Monday, August 22, 2011

Short labor, long labor

I have been thinking about the use of length of labor as an outcome of interest in scholarly papers about birth. If you search length of labor on Google Scholar, all 8 relevant hits on the first page assume that shorter is better.*

(Molly wrote a post about this from a birth story or personal perspective - that some women may find fast labors more frightening, and that her very long labor was wonderful for her.)

I'm not sure length of labor makes any more sense as a study outcome in populations, either. Is this really the ideal curve?


sciencey drawing

In a medical birth setting, providers are invested in speeding labor up; many common interventions serve this purpose. Since all of these interventions will not have been withheld in studies, the data is going to be a little warpy (technical term). This is like the data conundrum in looking at average length of gestation. Many women gestate their babies for much shorter than the norm, but few will remain pregnant way longer than the norm because they'll be induced to prevent it. Similarly, many labors will be much shorter than the norm, and few will be much longer than normal. (We can separate out labors/pregnancies that are shorter than normal because of medical interventions, needed or not, and those that are shorter than normal just because that's what that woman's body is doing, pathological or not.)

Why the professional bias toward shorter labors? My guess is because of the relationship between length of labor, failure to progress, and eventual cesarean section. It sounds dumb to say it, but short labors never fail to progress.

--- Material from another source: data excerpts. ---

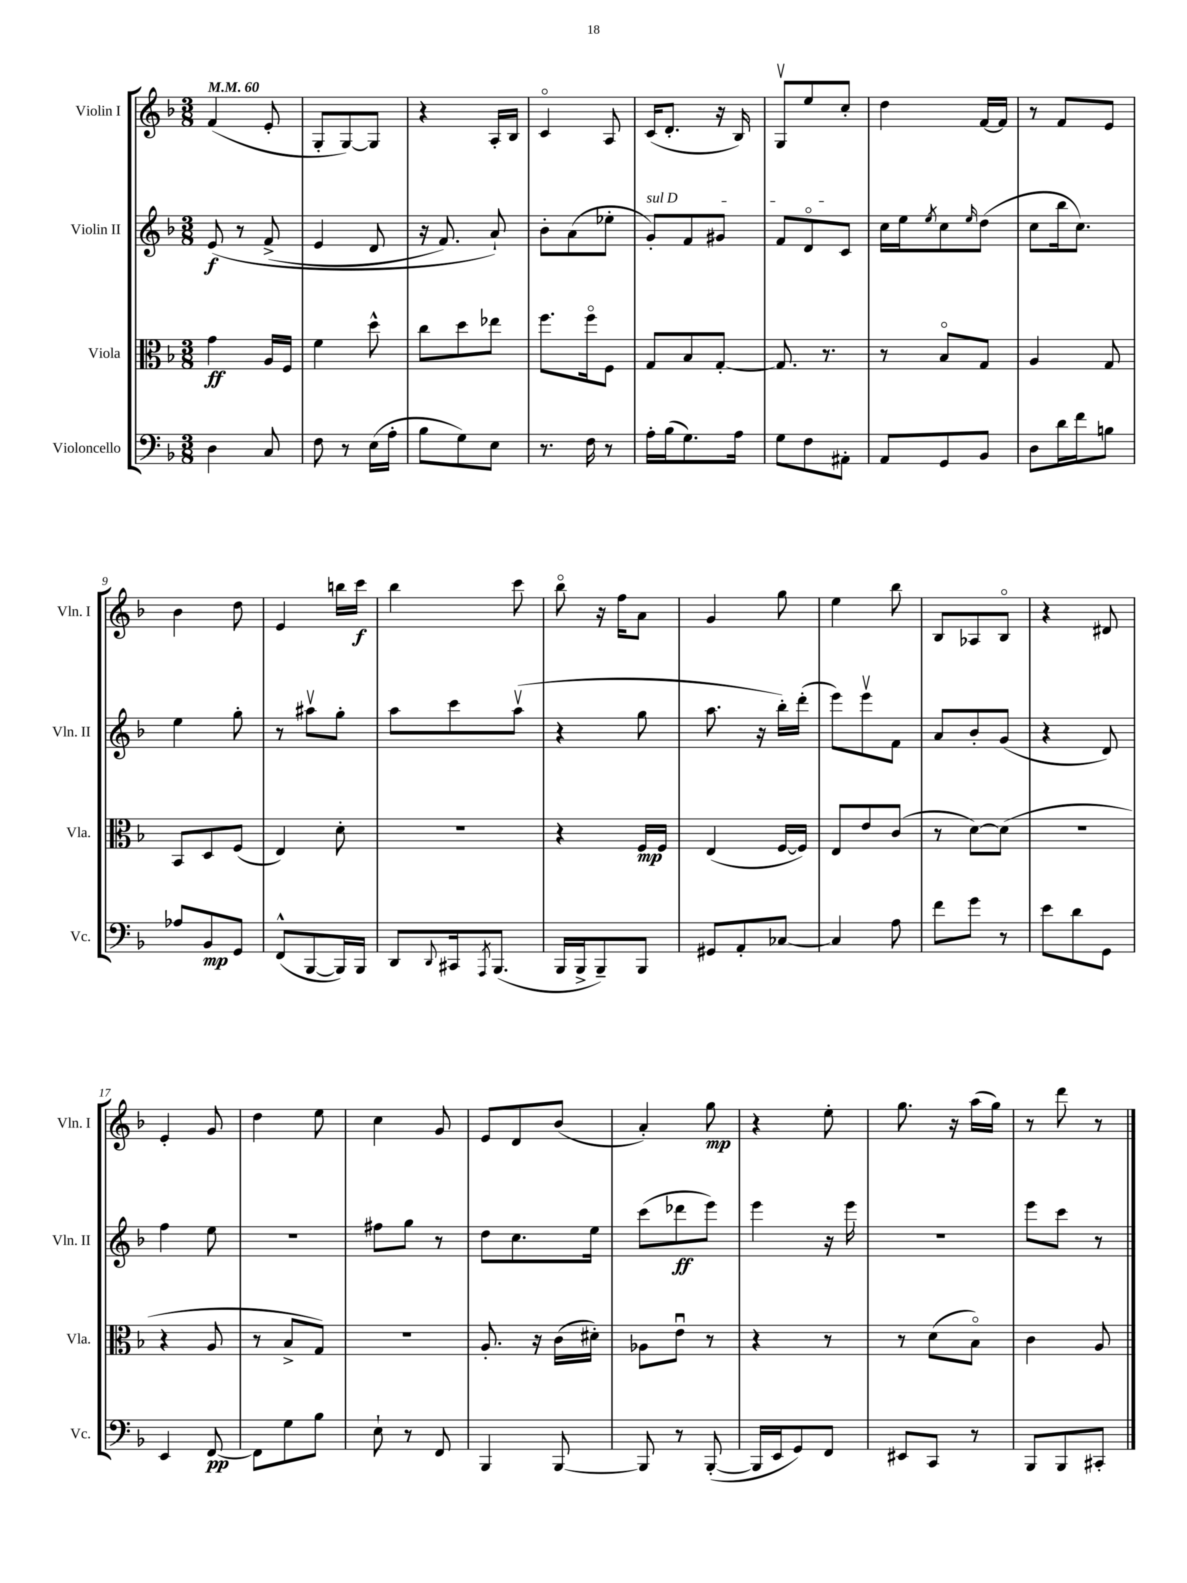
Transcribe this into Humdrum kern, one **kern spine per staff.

**kern	**kern	**kern	**kern
*staff4	*staff3	*staff2	*staff1
*clefF4	*clefC3	*clefG2	*clefG2
*k[b-]	*k[b-]	*k[b-]	*k[b-]
*M3/8	*M3/8	*M3/8	*M3/8
*MM60	*MM60	*MM60	*MM60
4D	4g	&(8e	(4f
.	.	8r	.
8C	16A	(8f^	8e'
.	16F	.	.
=	=	=	=
8F	4f	4e	8G'
8r	.	.	[8G)
(16E	8dd^^	8d	8G]
16A'	.	.	.
=	=	=	=
8B-	8cc	16r	4r
.	.	8.f)	.
8G)	8dd	.	.
8E	8ee-	8a`&)	16A'
.	.	.	16B-
=	=	=	=
8.r	8.ff	8b-'	4co
.	.	(8a	.
16F	16ffo	.	.
8r	8F	8ee-'	8A
=	=	=	=
16A'	8G	8g')	(16c
(16B-	.	.	8.d'
8.G)	8B-	8f	.
.	[8G'	8g#	16r
16A	.	.	16B-)
=	=	=	=
8G	8.G]	8f	8Gv
8F	.	8do	8ee
.	8.r	.	.
8AA#'	.	8c	8cc'
=	=	=	=
8AA	8r	16cc	4dd
.	.	16ee	.
.	.	8qee	.
8GG	8B-o	8cc	.
.	.	16qqee	.
8BB-	8G	(8dd	[16f
.	.	.	16f]
=	=	=	=
8D	4A	8cc	8r
16d	.	16bb-	8f
16f	.	8.cc)	.
8B	8G	.	8e
=	=	=	=
8A-	8BB-	4ee	4b-
8BB-	8D	.	.
8GG	(8F	8gg'	8dd
=	=	=	=
(8FF^^	4E)	8r	4e
[8BBB-	.	8aa#v	.
16BBB-])	8d'	8gg'	16bb
16BBB-	.	.	16ccc
=	=	=	=
8DD	4.r	8aa	4bb-
8qqDD	.	.	.
16CC#	.	8ccc	.
8qAAA	.	.	.
(8.BBB-	.	.	.
.	.	(8aav	8ccc
=	=	=	=
16BBB-	4r	4r	8bb-o
16BBB-^	.	.	.
8BBB-~)	.	.	16r
.	.	.	16ff
8BBB-	16F	8gg	8a
.	16F	.	.
=	=	=	=
8GG#	(4E	8.aa	4g
8AA'	.	.	.
.	.	16r	.
[8C-	[16F	16bb-')	8gg
.	16F])	(16ddd'	.
=	=	=	=
4C-]	8E	8eee)	4ee
.	8e	8eeev	.
8A	(8c	8f	8bb-
=	=	=	=
8f	8r	8a	8B-
8g	[8d)	8b-'	8A-
8r	(8d]	(8g	8B-o
=	=	=	=
8e	4.r	4r	4r
8d	.	.	.
8GG	.	8d)	8d#
=	=	=	=
4EE	4r	4ff	4e'
[8FF	8A	8ee	8g
=	=	=	=
8FF]	8r	4.r	4dd
8G	8B-^	.	.
8B-	8G)	.	8ee
=	=	=	=
8E`	4.r	8ff#	4cc
8r	.	8gg	.
8FF	.	8r	8g
=	=	=	=
4BBB-	8.A'	8dd	8e
.	.	8.cc	8d
.	16r	.	.
[8BBB-	(16c	.	(8b-
.	16d#')	16ee	.
=	=	=	=
8BBB-]	8A-	(8ccc	4a')
8r	8eu	8ddd-	.
([8BBB-'	8r	8eee)	8gg
=	=	=	=
16BBB-]	4r	4eee	4r
16EE	.	.	.
8GG)	.	.	.
8FF	8r	16r	8ee'
.	.	16eee	.
=	=	=	=
8EE#	8r	4.r	8.gg
8CC	(8d	.	.
.	.	.	16r
8r	8B-o)	.	(16aa
.	.	.	16gg)
=	=	=	=
8BBB-	4c	8eee	8r
8BBB-	.	8ccc	8ddd
8CC#'	8A	8r	8r
==	==	==	==
*-	*-	*-	*-
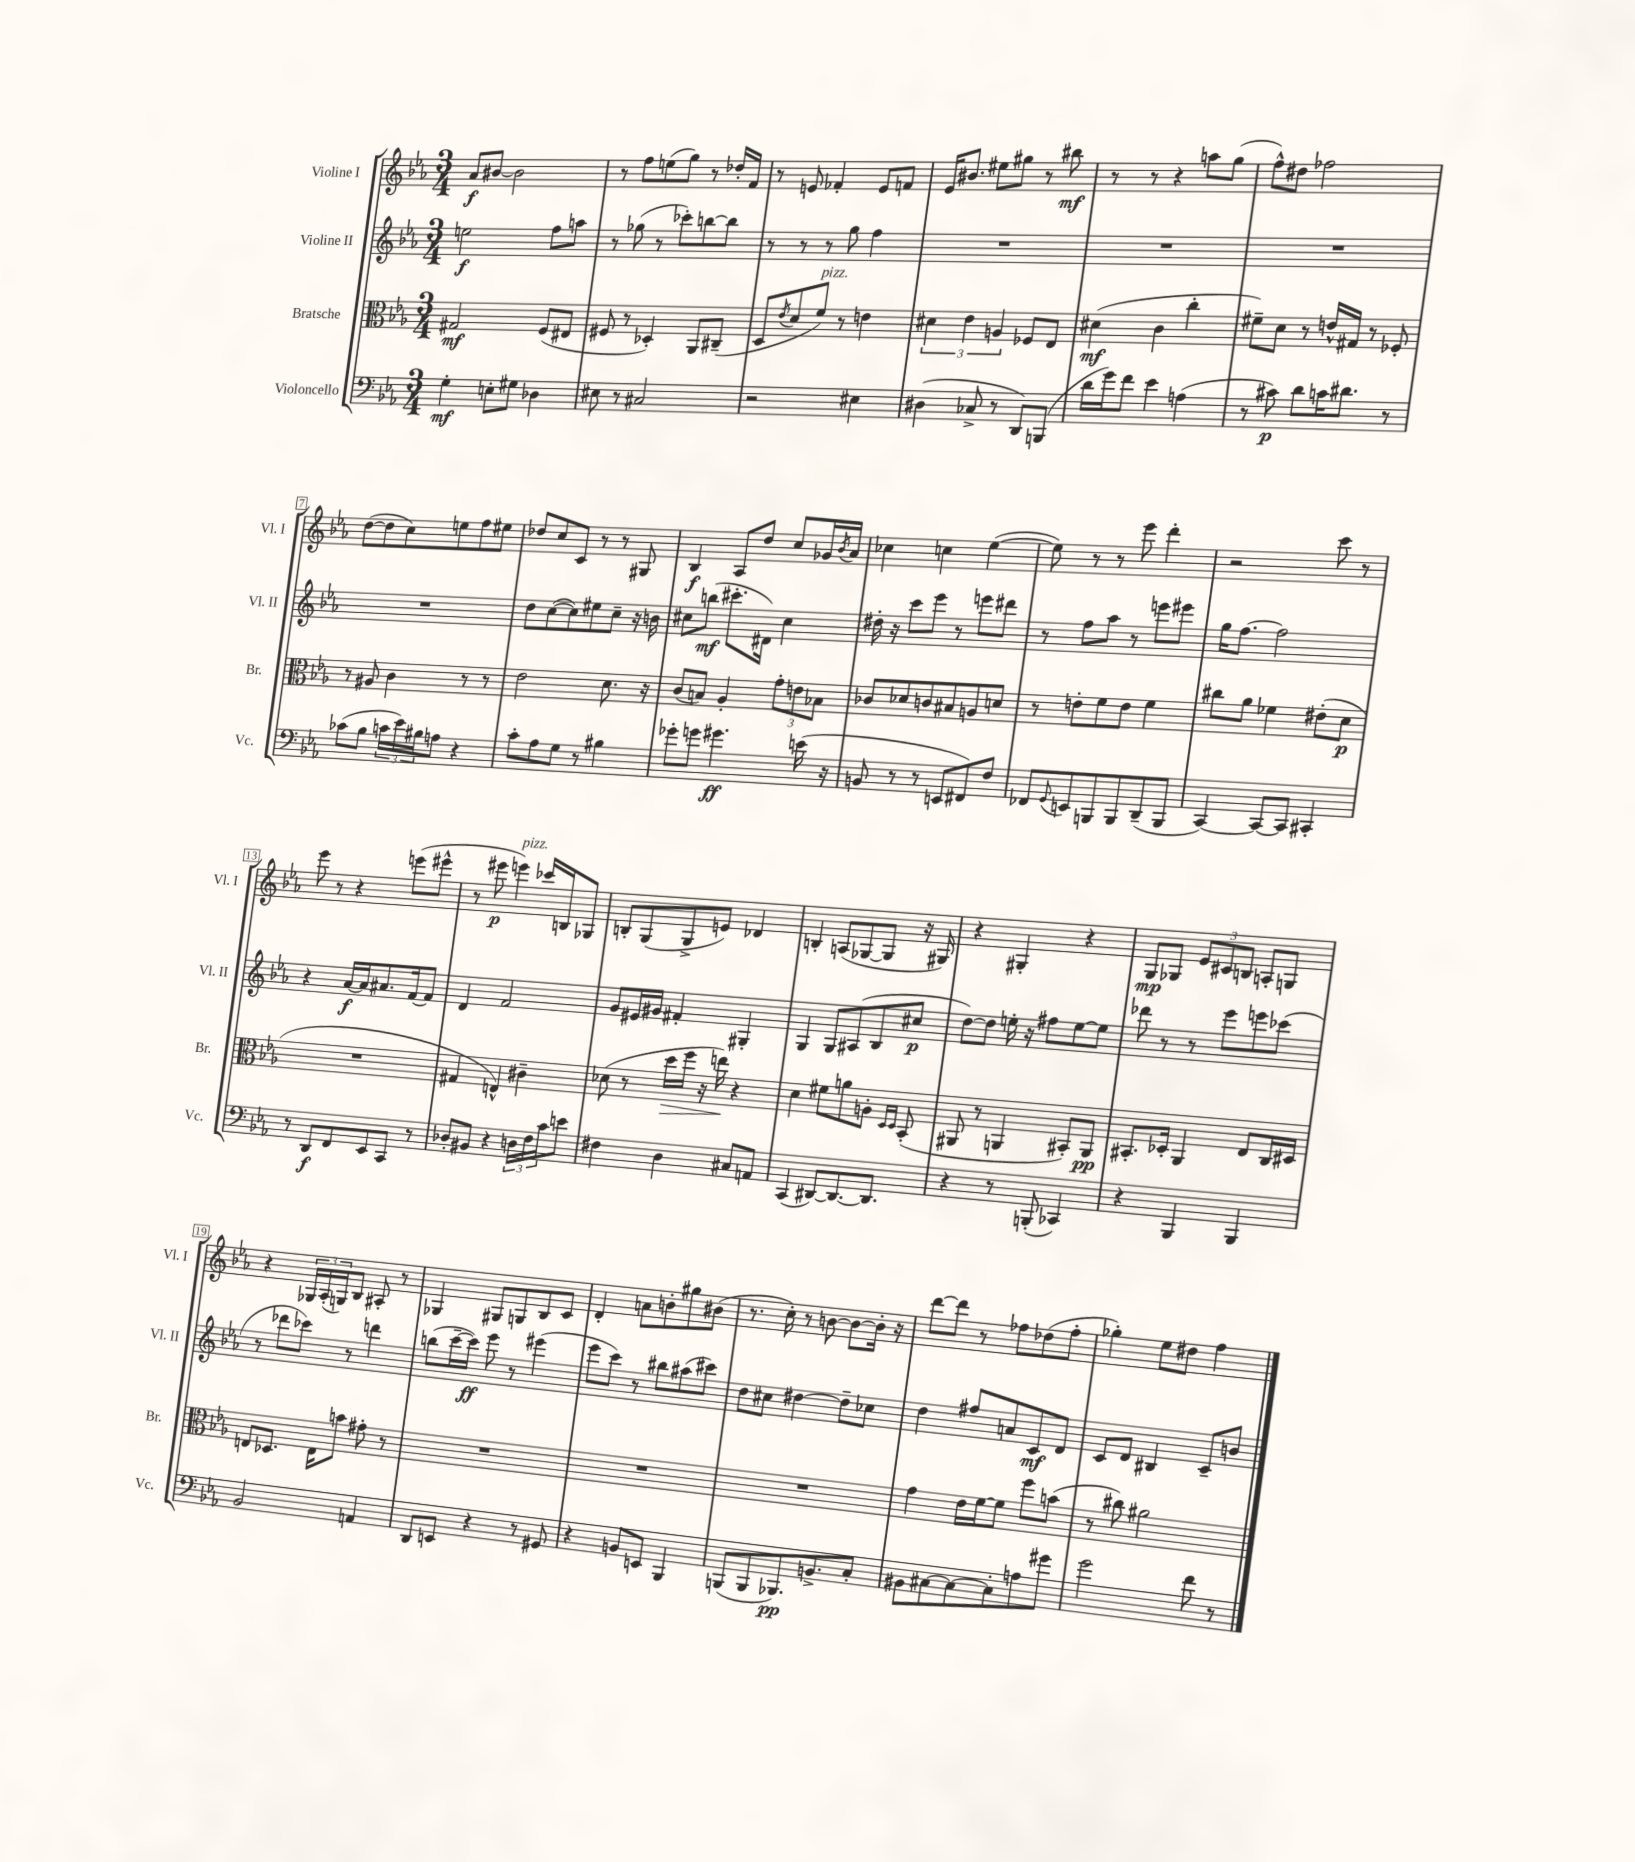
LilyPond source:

<<
\new StaffGroup <<
\new Staff = "s0" \with { instrumentName = "Violine I" shortInstrumentName = "Vl. I" } {
    \clef treble \key ees \major \numericTimeSignature \time 3/4
    aes'8\f bis'8~ bis'2 |
    r8 f''8 e''8( g''8) r8 des''16-. f'16 |
    r8 e'8 fes'4-. e'8 f'8 |
    ees'16 bis'8. eis''8 gis''8 r8 bis''8\mf |
    r8 r8 r4 a''8 g''8( |
    f''8-^) dis''8 fes''2 |
    d''8~( d''8 c''8) e''8 f''8 eis''8 |
    des''8 c''8 c'8 r8 r8 gis8 |
    bes4\f aes8 d''8 c''8 ges'16 \acciaccatura { bes'8 } aes'16 |
    ces''4 c''4 ees''4~( |
    ees''8) r8 r8 ees'''8 d'''4-. |
    r2 c'''8 r8 |
    ees'''8 r8 r4 e'''8( eis'''8-^ |
    r8 eis'''8\p e'''4^\markup { \italic "pizz." }) ces'''16 b16 ges8 |
    b8-. g8( g8-> e'8) des'4 |
    b4-. a8( ges8~ ges8 r16 gis16) |
    r4 gis4-. r4 |
    g8\mp ges8 \tuplet 3/2 { ees'8 cis'8 b8 } a8-. g8 |
    r4 \tuplet 3/2 { ges16 aes16-.( g16) } bes8 ais8-. r8 |
    ges4 gis8 g8 bes8 c'8 |
    d'4-. a'8 b'8-. gis''8 bis'8( |
    r8. c''16-.) r8 b'8~ b'8~ b'16-. r16 |
    d'''8~ d'''8 r8 fes''8 des''8( fes''8-. |
    ges''4-.) ees''8 dis''8 f''4 \bar "|." |
}
\new Staff = "s1" \with { instrumentName = "Violine II" shortInstrumentName = "Vl. II" } {
    \clef treble \key ees \major \numericTimeSignature \time 3/4
    e''2\f f''8 a''8 |
    r8 ges''8( r8 ces'''8-.) b''8~ b''8 |
    r8 r8 r8 g''8 f''4 |
    R2. |
    R2. |
    R2. |
    R2. |
    d''8 c''8~( c''8) eis''8 c''8-- r16 b'16 |
    cis''8 b''8\mf( cis'''8.-. dis'16) cis''4 |
    dis''16-. r16 c'''8 ees'''8 r8 e'''8 dis'''8 |
    r8 f''8 aes''8 r8 e'''8 eis'''8 |
    g''16 f''8.~ f''2 |
    r4 aes'16~\f aes'16 ais'8. f'16~ f'8 |
    d'4 f'2 |
    g'8 eis'16 gis'16 fis'4-. gis4-. |
    g4 g8 ais8( bes8 cis''8\p |
    d''8~) d''8 e''16-. r16 fis''8 e''8~ e''8 |
    des'''8 r8 r8 ees'''8 e'''8 ces'''8( |
    r8 des'''8 ces'''8) r8 d'''4 |
    b''8( c'''16~-- c'''16\ff) ees'''8 r8 eis'''4( |
    ees'''8 c'''8) r8 bis''8 ais''8( cis'''8) |
    d''8 cis''8 dis''4~ dis''8-- ces''8 |
    d''4 fis''8 a'8 c'8\mf d'8 |
    c'8 d'8 bis4 c'8-- b'8 \bar "|." |
}
\new Staff = "s2" \with { instrumentName = "Bratsche" shortInstrumentName = "Br." } {
    \clef alto \key ees \major \numericTimeSignature \time 3/4
    gis2\mf f8( eis8 |
    fis8 r8 des4-.) aes,8 cis8--( |
    d8 \acciaccatura { ees'8 } d'8 f'8^\markup { \italic "pizz." }) r8 e'4 |
    \tuplet 3/2 { dis'4 ees'4 a4 } fes8 ees8 |
    dis'4\mf( c'4 c''4-. |
    fis'8--) d'8 r8 e'16-^ gis16 r8 fes8-. |
    r8 ais8 c'4 r8 r8 |
    ees'2 d'8. r16 |
    c'8( b8) aes4-. \tuplet 3/2 { g'8-. e'8 bes8 } |
    ces'8 des'8 c'8 bis8 a8 d'8 |
    r8 e'8-. f'8 e'8 f'4 |
    cis''8 aes'8 fes'4 eis'8-.( d'8\p |
    R2. |
    gis4 e4-^) cis'4-- |
    des'8( r8 d''16\> f''16 r16 e''16\!) r4 |
    d'4 fis'8 a'8 a8-. \grace { d16 d16 } bes,8-.( |
    ais,8 r8 a,4 bis,8-.) a,8\pp |
    bis,8.-. des16-. aes,4 ees8 c16 dis16 |
    e8 des8. e16 b'8 gis'8-. r8 |
    R2. |
    R2. |
    R2. |
    g'4 ees'16 f'16~ f'8 f''8 b'8( |
    r8 cis''8) ais'2 \bar "|." |
}
\new Staff = "s3" \with { instrumentName = "Violoncello" shortInstrumentName = "Vc." } {
    \clef bass \key ees \major \numericTimeSignature \time 3/4
    g4-.\mf e8-. gis8 des4 |
    eis8 r8 cis2 |
    r2 eis4 |
    dis4( ces8-> r8 d,8) b,,8( |
    d'16 g'16) f'8 ees'4 a4( |
    r8 cis'8\p) d'8 c'16 dis'8. r8 |
    ces'8( bes8 \tuplet 3/2 { c'16 ees'16) bis16 } a8 r4 |
    c'8-. aes8 g8 r8 bis4 |
    ges'8-. g'8 gis'4.\ff e'16( r16 |
    b,8 r8 r8 e,8 fis,8) f8 |
    fes,8 \appoggiatura { g,8 } e,8 b,,8 b,,8 d,8--( b,,8 |
    c,4~) c,8~ c,8 cis,4-. |
    r8 d,8\f f,8 ees,8 c,8 r8 |
    des8-. bis,8 r4 \tuplet 3/2 { d16 f16 c'16 } e'8 |
    fis4 d4 cis8 a,8 |
    c,4( dis,8~) dis,8.~ dis,8. |
    r4 r8 b,,8-.( ces,4) |
    r4 bes,,4 bes,,4 |
    bes,2 a,4 |
    d,8 e,8 r4 r8 gis,8 |
    r4 b,8 e,8 bes,,4 |
    b,,8( b,,8 bes,,8.\pp) b,8.-> c8-. |
    bis,8 cis8~ cis8~ cis8-. a8 gis'8 |
    g'2 f'8 r8 \bar "|." |
}
>>
>>
\layout { \context { \Score \override BarNumber.stencil = #(make-stencil-boxer 0.1 0.3 ly:text-interface::print) } }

Long labors do often result in c-sections, but as ever, it's important to think of cesarean as a medical decision, rather than a medical outcome. In some long labors, a c-section is really called for. In other cases, it's not - more time is what's needed.

Using 'length of labor' as a measurable outcome in published studies fails to distinguish these cases (and ignores overly short/precipitous labors) by looking at average length of labor and assuming that shorter means better. Women's experiences contradict this blanket statement; it seems like common sense does too.

Does anyone know of other writing or thinking on this topic?

PS. If you enjoy reading about babies and epidemiology and curves and stuff, try this out. It will either blow your mind or put you to sleep.

    *(It took me like 30 seconds to realize that "Optimal length of labor contracts" was not a relevant hit. I'm thinking I've never heard the use of 'labor contracts' to refer to contractions ... then realize it's from an economics journal. Oh.)

    1 comment:

    1. Interesting topic, for sure. In my instance, labor for three of my five children took right around 5 hours until delivery, one was 2 hours, and one was 1.5 hours - all relatively short.